I was recently speaking to a friend who asked me how she should broach the subject of discussing fertility issues with people, which is something that I've thought a lot about since I started writing this blog. Prior to going live and letting basically everyone I know into the most intimate parts of my life I sent an email out to my whole family giving them a summary of what I had been going through, something only my immediate family had been privy to up until that point. I included a link to what I had written so far and offered to answer any questions anybody might have. Of all the emails I sent out, I received back one text message from my cousin offering his support. At first I was hurt and angry; at the time there were a lot of emotions swirling around in my head and I didn't really know where to land. It took me a while to reconcile those emotions and the only way I was able to was by taking a minute to understand where they were coming from.

I come from a semi-private family; and by that I mean they don't want to talk about issues like mine - but they want to know that I'm okay. It's a level of comfort reserved for old-school traditional families - at least mine anyway. The kind of openness it takes to write a blog and tell everyone the experience you had while masturbating into a cup is far beyond the side-conversations prying for information that my family is used to. After I sent out my email to my family, I had expected a bombardment, but what I should have expected is quiet concern, which is what I got, and looking back, meant a whole lot more to me. To my family, it's not your words that show your concern and your love for someone, its your actions - so keeping quiet was their way of respecting my privacy.

What I learned is that if you're looking for support, you need to ask for it. That said, when you're looking for information the principle is the same, but there are a few things that you need to remember.

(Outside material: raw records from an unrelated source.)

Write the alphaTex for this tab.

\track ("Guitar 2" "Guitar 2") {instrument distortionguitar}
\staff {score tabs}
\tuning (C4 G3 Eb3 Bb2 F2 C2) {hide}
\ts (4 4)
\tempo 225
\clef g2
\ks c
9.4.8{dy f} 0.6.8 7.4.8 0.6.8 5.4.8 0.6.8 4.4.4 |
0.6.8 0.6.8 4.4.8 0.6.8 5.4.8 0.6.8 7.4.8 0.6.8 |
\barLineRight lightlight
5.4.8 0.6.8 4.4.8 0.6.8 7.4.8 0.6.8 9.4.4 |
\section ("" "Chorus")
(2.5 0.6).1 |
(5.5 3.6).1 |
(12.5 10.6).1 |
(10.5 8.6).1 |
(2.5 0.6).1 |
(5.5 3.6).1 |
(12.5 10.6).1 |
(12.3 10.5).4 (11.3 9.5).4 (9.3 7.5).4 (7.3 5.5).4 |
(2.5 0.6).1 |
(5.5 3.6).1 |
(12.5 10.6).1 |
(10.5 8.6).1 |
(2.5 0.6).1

Everyone is different and so is their journey. There are some people that don't want to talk about their struggle at all, and there are people like myself and K who talk incessantly about our ordeal. This means that when approaching the subject with someone dealing with infertility, you could end up with more than you bargained for, so be concise with your question. For example, if you were to ask me what step we're at in the process, what you're probably meaning to ask is "is she pregnant yet?" but by wanting to be sensitive, you now have an explanation of the actual entire process of IVF on your hands. Why? Because for the most part, in order to understand what step we're in, we likely have to explain the entire process to you which will probably include a list of side discussions required to define certain terms.

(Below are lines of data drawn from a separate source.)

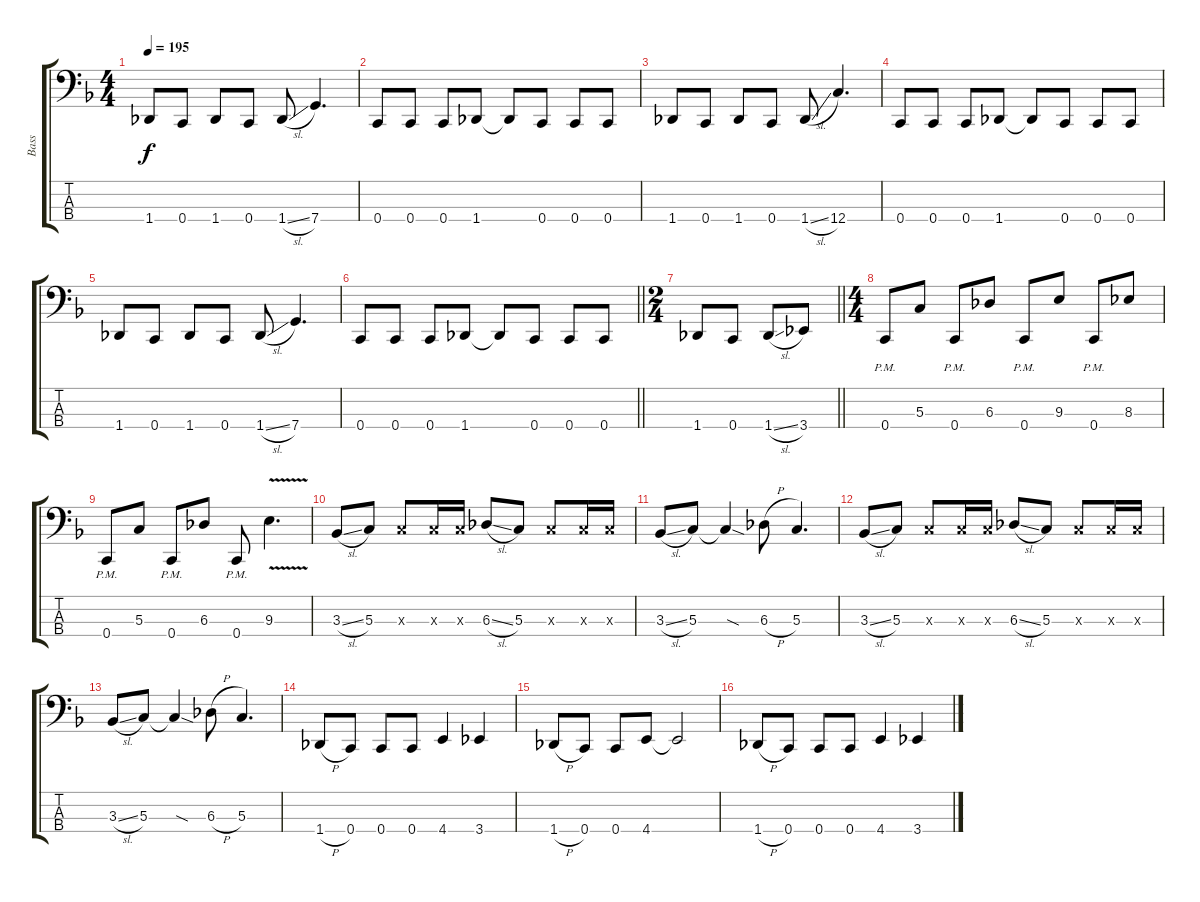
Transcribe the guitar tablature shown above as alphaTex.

\track ("Bass" "Bass") {instrument electricbassfinger}
\staff {score tabs}
\tuning (F2 C2 G1 C1) {hide}
\ts (4 4)
\tempo 195
\clef f4
\ks f
1.4.8{dy f} 0.4.8 1.4.8 0.4.8 1.4{sl}.8 7.4.4{d} |
0.4.8 0.4.8 0.4.8 1.4.8 1.4{t}.8 0.4.8 0.4.8 0.4.8 |
1.4.8 0.4.8 1.4.8 0.4.8 1.4{sl}.8 12.4.4{d} |
0.4.8 0.4.8 0.4.8 1.4.8 1.4{t}.8 0.4.8 0.4.8 0.4.8 |
1.4.8 0.4.8 1.4.8 0.4.8 1.4{sl}.8 7.4.4{d} |
\barLineRight lightlight
0.4.8 0.4.8 0.4.8 1.4.8 1.4{t}.8 0.4.8 0.4.8 0.4.8 |
\ts (2 4)
\barLineRight lightlight
1.4.8 0.4.8 1.4{sl}.8 3.4.8 |
\ts (4 4)
0.4{pm}.8 5.3.8 0.4{pm}.8 6.3.8 0.4{pm}.8 9.3.8 0.4{pm}.8 8.3.8 |
0.4{pm}.8 5.3.8 0.4{pm}.8 6.3.8 0.4{pm}.8 9.3{v}.4{d} |
3.3{sl}.8 5.3.8 5.3{x}.8 5.3{x}.16 5.3{x}.16 6.3{sl}.8 5.3.8 5.3{x}.8 5.3{x}.16 5.3{x}.16 |
3.3{sl}.8 5.3.8 5.3{sod t}.4 6.3{h}.8 5.3.4{d} |
3.3{sl}.8 5.3.8 5.3{x}.8 5.3{x}.16 5.3{x}.16 6.3{sl}.8 5.3.8 5.3{x}.8 5.3{x}.16 5.3{x}.16 |
3.3{sl}.8 5.3.8 5.3{sod t}.4 6.3{h}.8 5.3.4{d} |
1.4{h}.8 0.4.8 0.4.8 0.4.8 4.4.4 3.4.4 |
1.4{h}.8 0.4.8 0.4.8 4.4.8 4.4{t}.2 |
1.4{h}.8 0.4.8 0.4.8 0.4.8 4.4.4 3.4.4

There are also many people that have gone through loss, and people that found out they would never even be able to experience that - and every one of those people deals with those situations differently.
So there is a level of sensitivity that you will have to show but if you want to know something - ask. Trust me, if they're not comfortable talking about it, they will tell you that. Keeping that in mind, think about the question before you ask it. Kay had an encounter with a co-worker that consisted of him asking her "Are you ready to deal with your first pregnancy basically being a write-off?" - Kay was confused and asked him what he meant, so he said "You know that most women's first pregnancies result in miscarriage don't you?" I mean, the guy was obviously misinformed, but his message was not the problem. It's the fact that he is asking a woman, who is already having difficulty conceiving, if she is ready to lose her first baby. Dude, the answer is no, and also, no -you idiot. He got off lucky because Kay is not the burst-into-tears-at-work-at-shit-said-by-morons kind of person, but most women, would not have been so understanding.

I think it's also important to mention that unless you're asking for it, it's not your responsibility to navigate the feelings of a person dealing with infertility. Doing so is difficult at that best of times and downright impossible for most others, so in my opinion somebody dealing with infertility shouldn't be making you walk on eggshells around them all the time. If they are, you need to lay your cards on the table and tell them that straight up, but be mindful and supportive when you do it.

2 comments:

  1. I appreciate this. And both of you. I know there's been a few times during your journey where I've apologized for asking 100 questions, however with you and K I feel like our relationship is there so I can.
    It sucks that this topic is so "taboo" and uncomfortable for a lot of people. I love that your blog bridges that gap in a lot of ways and explains the process in real-man's language- helps the rest of us who aren't medically minded to understand the process and be more informed.

    I've said it before, and I'll say it 1000 times more, I appreciate your raw voice.

    -C

    ReplyDelete
    Replies
    1. We appreciate you being a part of our journey, and we appreciate your interest!